O'Barry lived from then on in Coconut Grove, Florida and founded the Earth Iceland Institute, which educates the public about dolphins in captivity and freed individual dolphins as far as possible in the 1970s, the Dolphin Project. He is the author of two books and several animal welfare organizations, including the WSPA and the WDSF, works as a consultant. He is also known theme for the award-winning film The Cove, (2009) of the dolphin hunt in Taiji ( Wakayama ). In 2011, O'Barry was "Earth" was honored with the German media prize "Bambi " in the category. Back in 1991, O'Barry was awarded the Conservation Award of the United Nations ( UNEP) for his involvement in the reintroduction of dolphins. He has repeatedly staged disruptions of events; approximately at the IWC conferences and the Oscar ceremony of his film.

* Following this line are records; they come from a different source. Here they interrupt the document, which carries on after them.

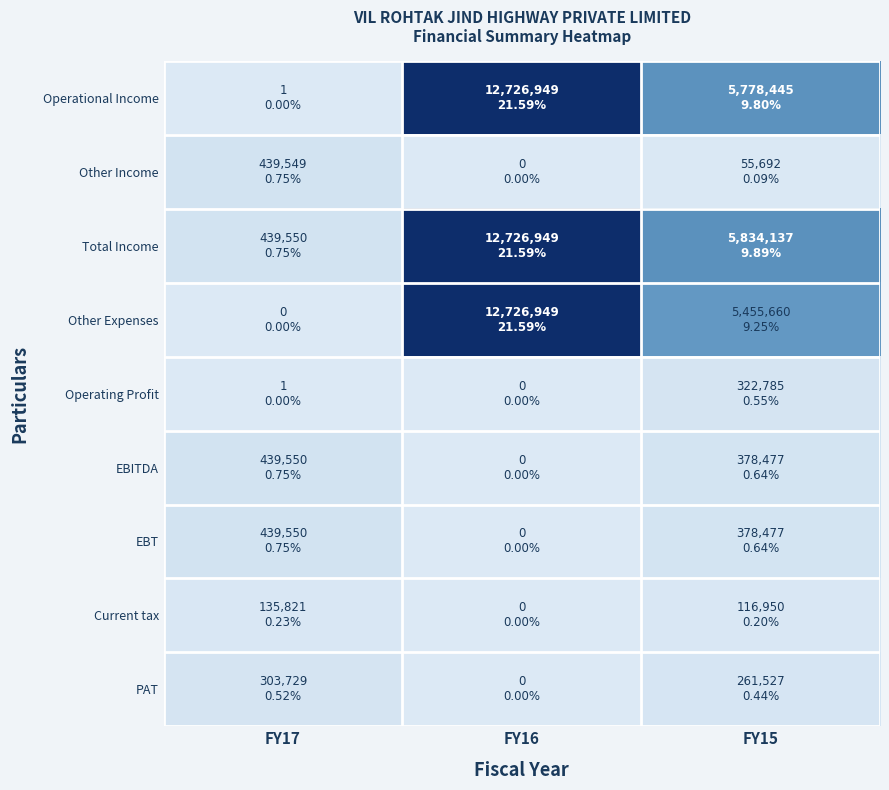

At which category is the sum across all series the highest?

FY16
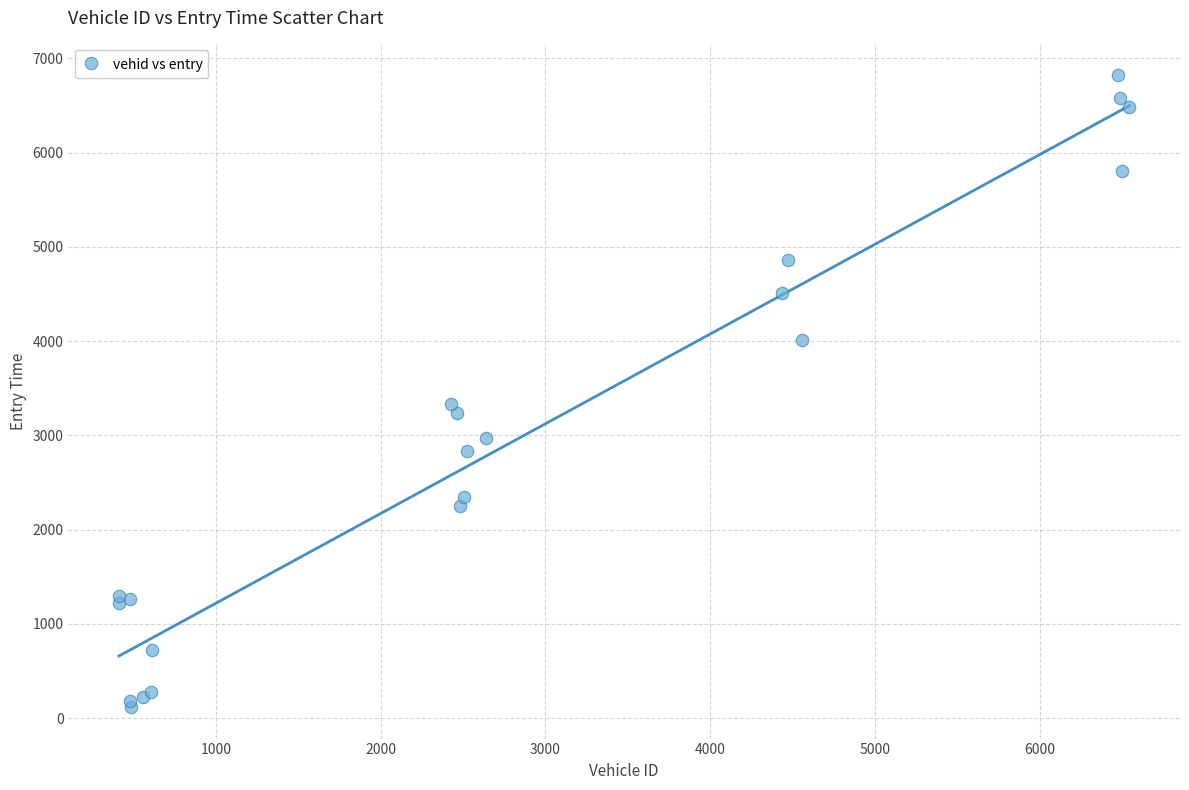

What Y value in the scatter plot is closest to 3471?

3333.2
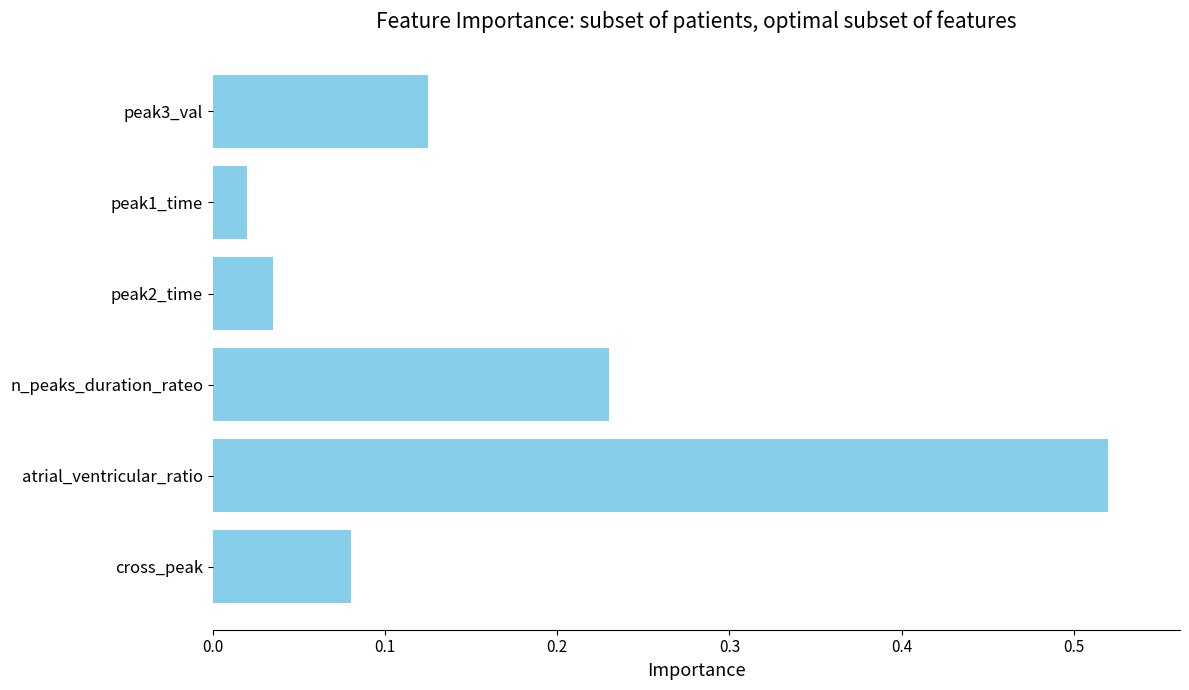

What is the difference between the values at atrial_ventricular_ratio and cross_peak?

0.4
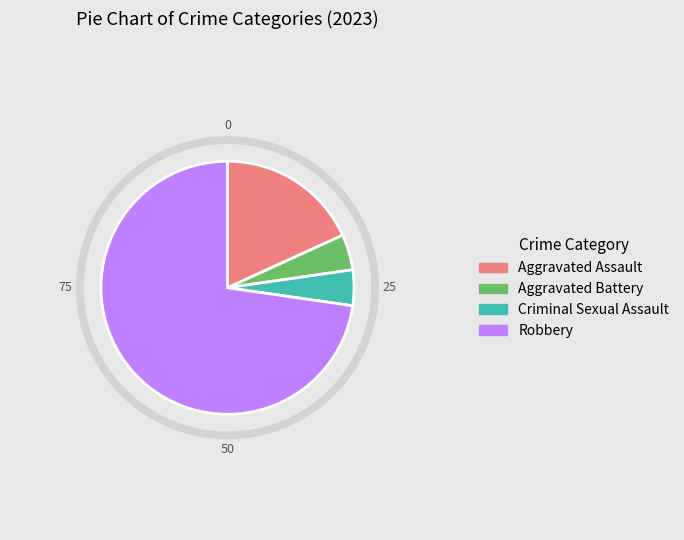

To the nearest percent, what portion does Aggravated Assault represent?

18%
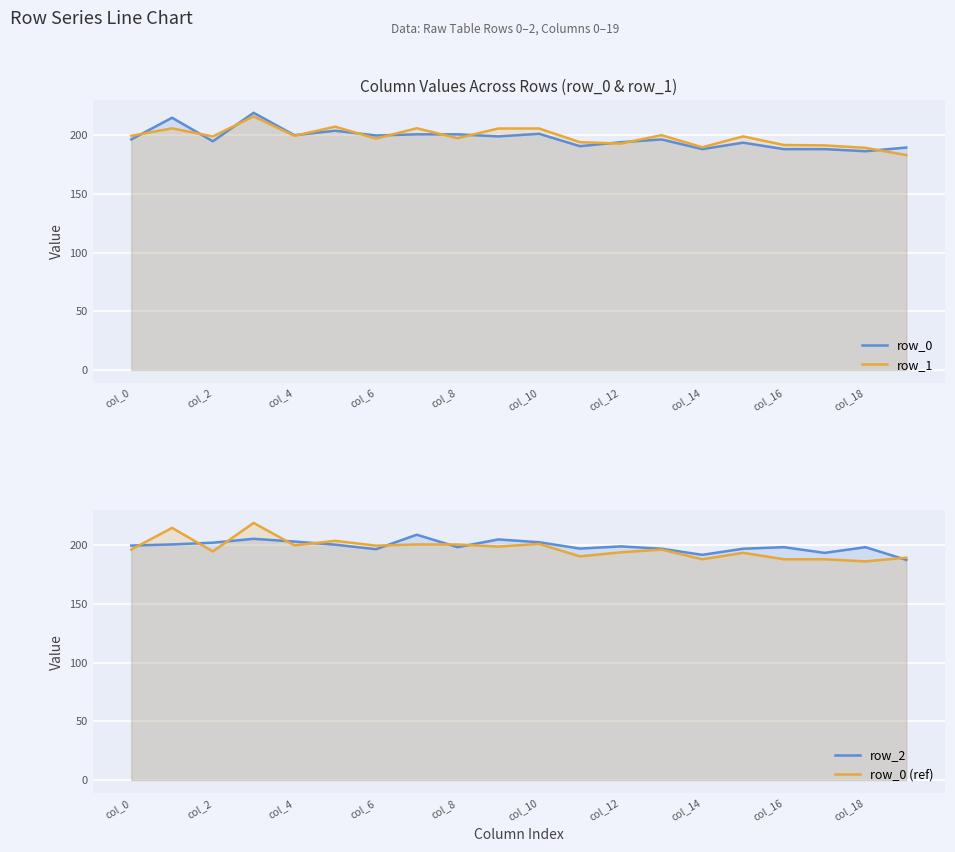

What is the difference between the highest and lowest values at 19?

6.4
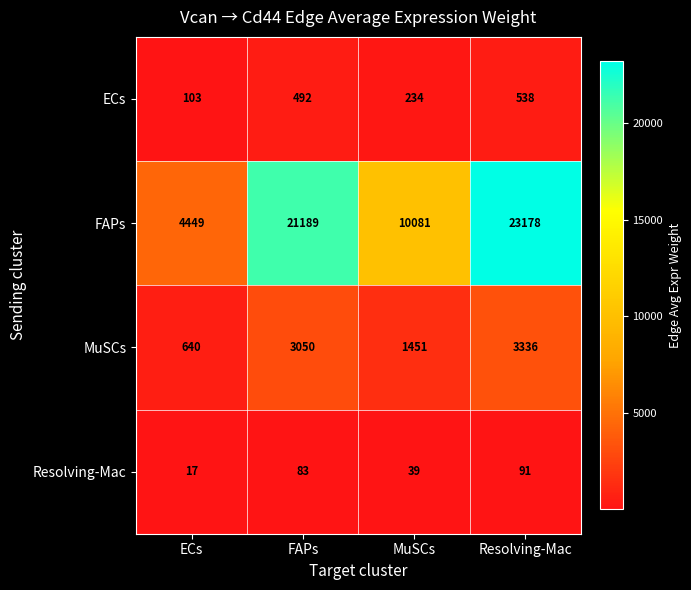

Reading left to right, transcribe all the data shown in this chart.

ECs: 103	492	234	538
FAPs: 4449	21189	10081	23178
MuSCs: 640	3050	1451	3336
Resolving-Mac: 17	83	39	91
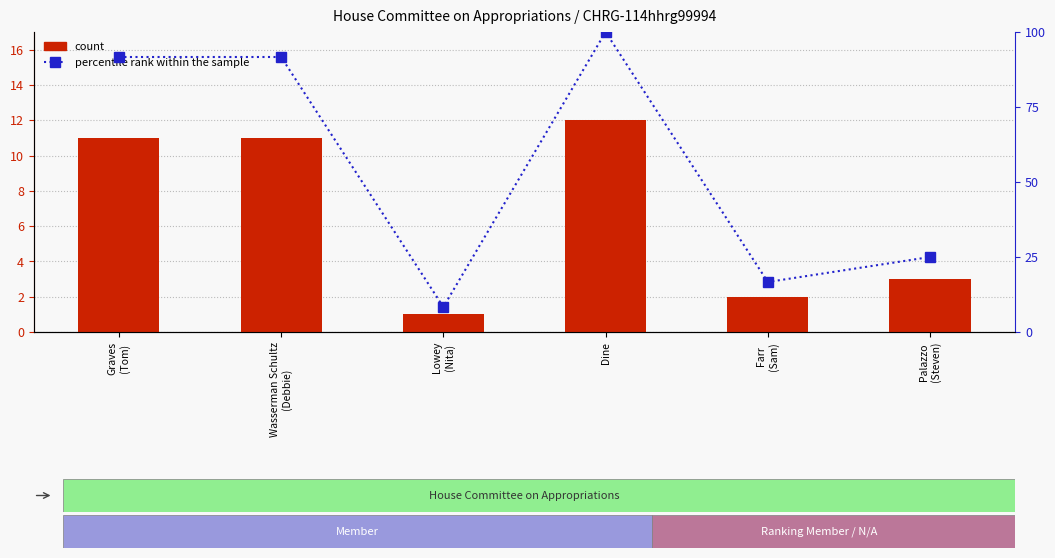

Reading left to right, list all the values displayed in this chart.

count: 11.0	11.0	1.0	12.0	2.0	3.0
percentile rank within the sample: 91.7	91.7	8.3	100.0	16.7	25.0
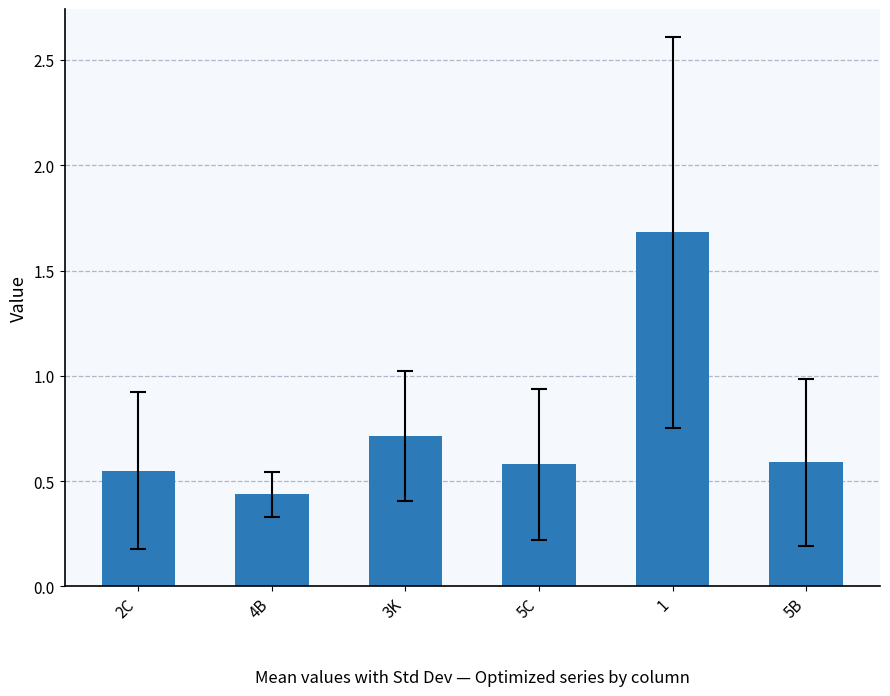

Count the values in the range 0 to 1.

5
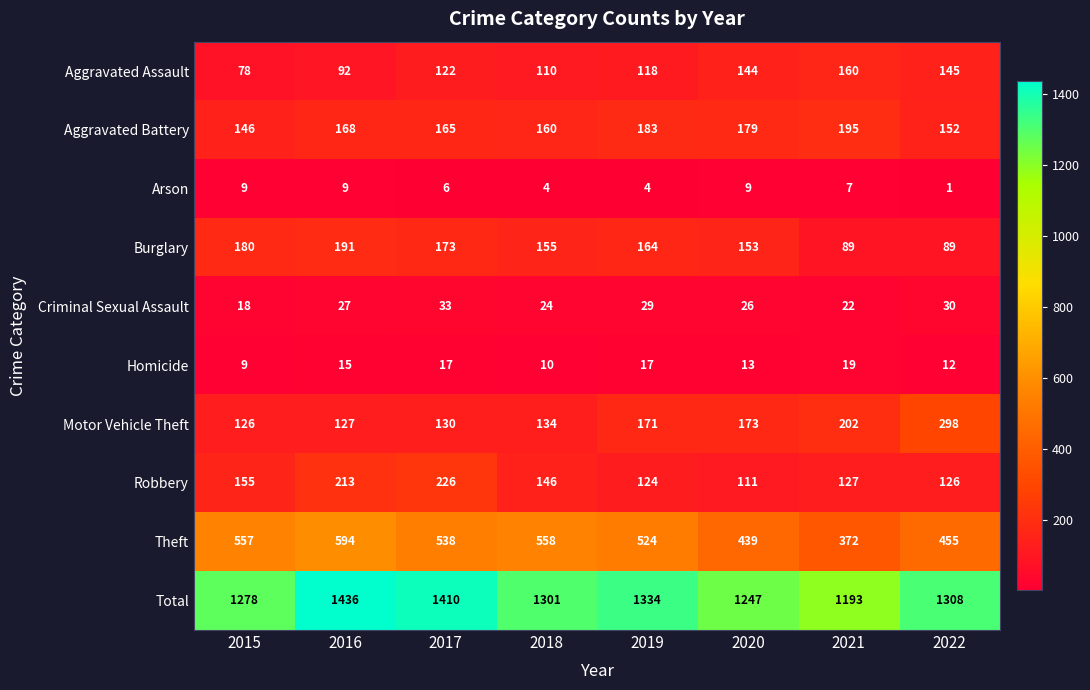

At which category does the chart reach its peak across all series?

2016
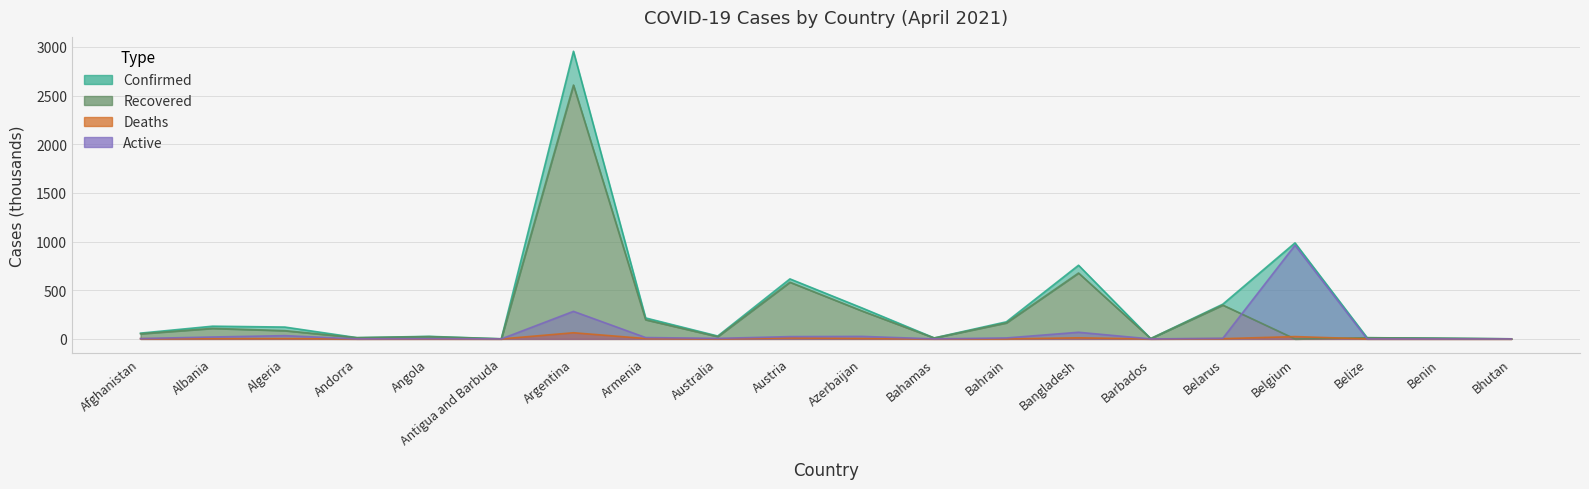

What position from the left is Antigua and Barbuda?

6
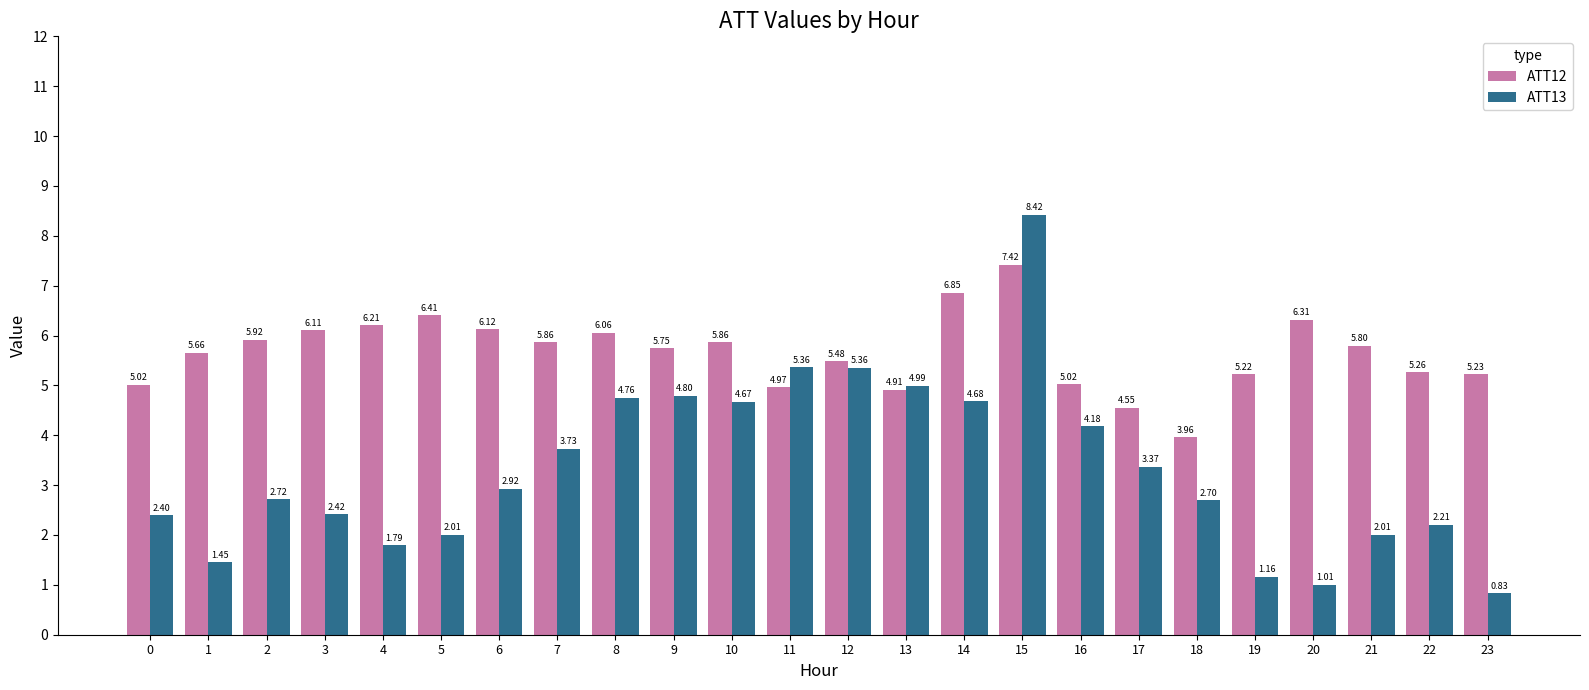

What is the difference between the maximum and minimum values in the ATT12 series?

3.5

Among many honors O'Barry was arrested for his work claims to be often monitored and repeatedly condemned. He has a lifelong ban on the IWC. The United States Navy accused him of cruelty to animals after they came upon surrendered for the reintroduction of O'Barry dolphins that had been used for military purposes in a supposedly poor condition. O'Barry paid a fine of 59,500 U.S. dollars because of illegal theft of dolphins, to which he was condemned by civil law in 1999, according to his own statement, in order not to waste any more money in legal battles. He denies that the animals would be in after their liberation in poor condition.

Work

  • In thirty years of activism O'Barry was able to free 14 dolphins by its own account.
  • Richard O'Barry: Behind the Dolphin Smile. Algonquin Books of Chapel Hill, Chapel Hill, NC, 1988, ISBN 0-912697-79-2.
  • Richard O'Barry, Keith Coulborne: To Free a Dolphin. Renaissance Books, 2000, ISBN 1-58063-102-9.